BEGIN

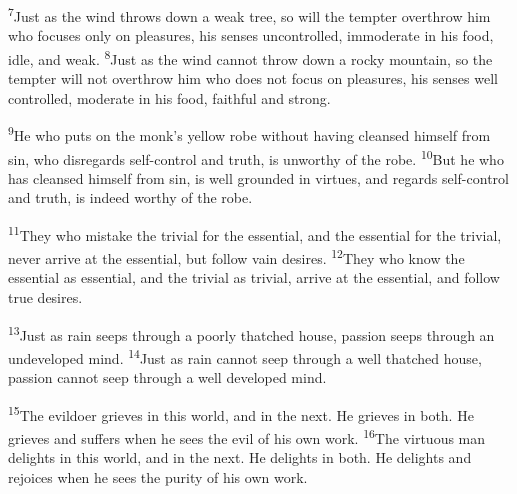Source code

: \documentclass[openany,12pt,english]{book}
\newenvironment{para}{\par\pretolerance=100\tolerance=200\setlength{\emergencystretch}{0.6em}\relax}{\par}
\begin{document}
\begin{para}
    \textsuperscript{7}\thinspace{}Just as the wind throws down a weak tree, so will the temp\-ter o\-ver\-throw him who fo\-cus\-es on\-ly on pleasures, his sen\-ses un\-con\-trolled, im\-mod\-er\-ate in his food, i\-dle, and weak.
    \textsuperscript{8}\thinspace{}Just as the wind can\-not throw down a rock\-y moun\-tain, so the temp\-ter will not o\-ver\-throw him who does not fo\-cus on pleasures, his sen\-ses well con\-trolled, mod\-er\-ate in his food, faith\-ful and strong.
\end{para}

\begin{para}
    \textsuperscript{9}\thinspace{}He who puts on the monk's yel\-low robe with\-out hav\-ing cleansed him\-self from sin, who disregards self-control and truth, is un\-wor\-thy of the robe.
    \textsuperscript{10}\thinspace{}But he who has cleansed him\-self from sin, is well grounded in vir\-tues, and regards self-control and truth, is in\-deed wor\-thy of the robe.
\end{para}

\begin{para}
    \textsuperscript{11}\thinspace{}They who mis\-take the triv\-i\-al for the es\-sen\-tial, and the es\-sen\-tial for the triv\-i\-al, nev\-er ar\-rive at the es\-sen\-tial, but fol\-low vain desires.
    \textsuperscript{12}\thinspace{}They who know the es\-sen\-tial as es\-sen\-tial, and the triv\-i\-al as triv\-i\-al, ar\-rive at the es\-sen\-tial, and fol\-low true desires.
\end{para}

\begin{para}
    \textsuperscript{13}\thinspace{}Just as rain seeps through a poor\-ly tha\-tched house, pas\-sion seeps through an undeveloped mind.
    \textsuperscript{14}\thinspace{}Just as rain can\-not seep through a well tha\-tched house, pas\-sion can\-not seep through a well de\-vel\-oped mind.
\end{para}

\begin{para}
    \textsuperscript{15}\thinspace{}The evil\-do\-er grieves in this world, and in the next. He grieves in both. He grieves and suffers when he sees the evil of his own work.
    \textsuperscript{16}\thinspace{}The vir\-tu\-ous man delights in this world, and in the next. He delights in both. He delights and rejoices when he sees the pu\-ri\-ty of his own work.
\end{para}
\end{document}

END

* **Your objective**: Repeat the data exactly as given. Keep every picture out of the copy.

* **Solution for this task**:
Source code

: \documentclass[openany,12pt,english]{book}
\newenvironment{para}{\par\pretolerance=100\tolerance=200\setlength{\emergencystretch}{0.6em}\relax}{\par}
\begin{document}
\begin{para}
    \textsuperscript{7}\thinspace{}Just as the wind throws down a weak tree, so will the temp\-ter o\-ver\-throw him who fo\-cus\-es on\-ly on pleasures, his sen\-ses un\-con\-trolled, im\-mod\-er\-ate in his food, i\-dle, and weak.
    \textsuperscript{8}\thinspace{}Just as the wind can\-not throw down a rock\-y moun\-tain, so the temp\-ter will not o\-ver\-throw him who does not fo\-cus on pleasures, his sen\-ses well con\-trolled, mod\-er\-ate in his food, faith\-ful and strong.
\end{para}

\begin{para}
    \textsuperscript{9}\thinspace{}He who puts on the monk's yel\-low robe with\-out hav\-ing cleansed him\-self from sin, who disregards self-control and truth, is un\-wor\-thy of the robe.
    \textsuperscript{10}\thinspace{}But he who has cleansed him\-self from sin, is well grounded in vir\-tues, and regards self-control and truth, is in\-deed wor\-thy of the robe.
\end{para}

\begin{para}
    \textsuperscript{11}\thinspace{}They who mis\-take the triv\-i\-al for the es\-sen\-tial, and the es\-sen\-tial for the triv\-i\-al, nev\-er ar\-rive at the es\-sen\-tial, but fol\-low vain desires.
    \textsuperscript{12}\thinspace{}They who know the es\-sen\-tial as es\-sen\-tial, and the triv\-i\-al as triv\-i\-al, ar\-rive at the es\-sen\-tial, and fol\-low true desires.
\end{para}

\begin{para}
    \textsuperscript{13}\thinspace{}Just as rain seeps through a poor\-ly tha\-tched house, pas\-sion seeps through an undeveloped mind.
    \textsuperscript{14}\thinspace{}Just as rain can\-not seep through a well tha\-tched house, pas\-sion can\-not seep through a well de\-vel\-oped mind.
\end{para}

\begin{para}
    \textsuperscript{15}\thinspace{}The evil\-do\-er grieves in this world, and in the next. He grieves in both. He grieves and suffers when he sees the evil of his own work.
    \textsuperscript{16}\thinspace{}The vir\-tu\-ous man delights in this world, and in the next. He delights in both. He delights and rejoices when he sees the pu\-ri\-ty of his own work.
\end{para}
\end{document}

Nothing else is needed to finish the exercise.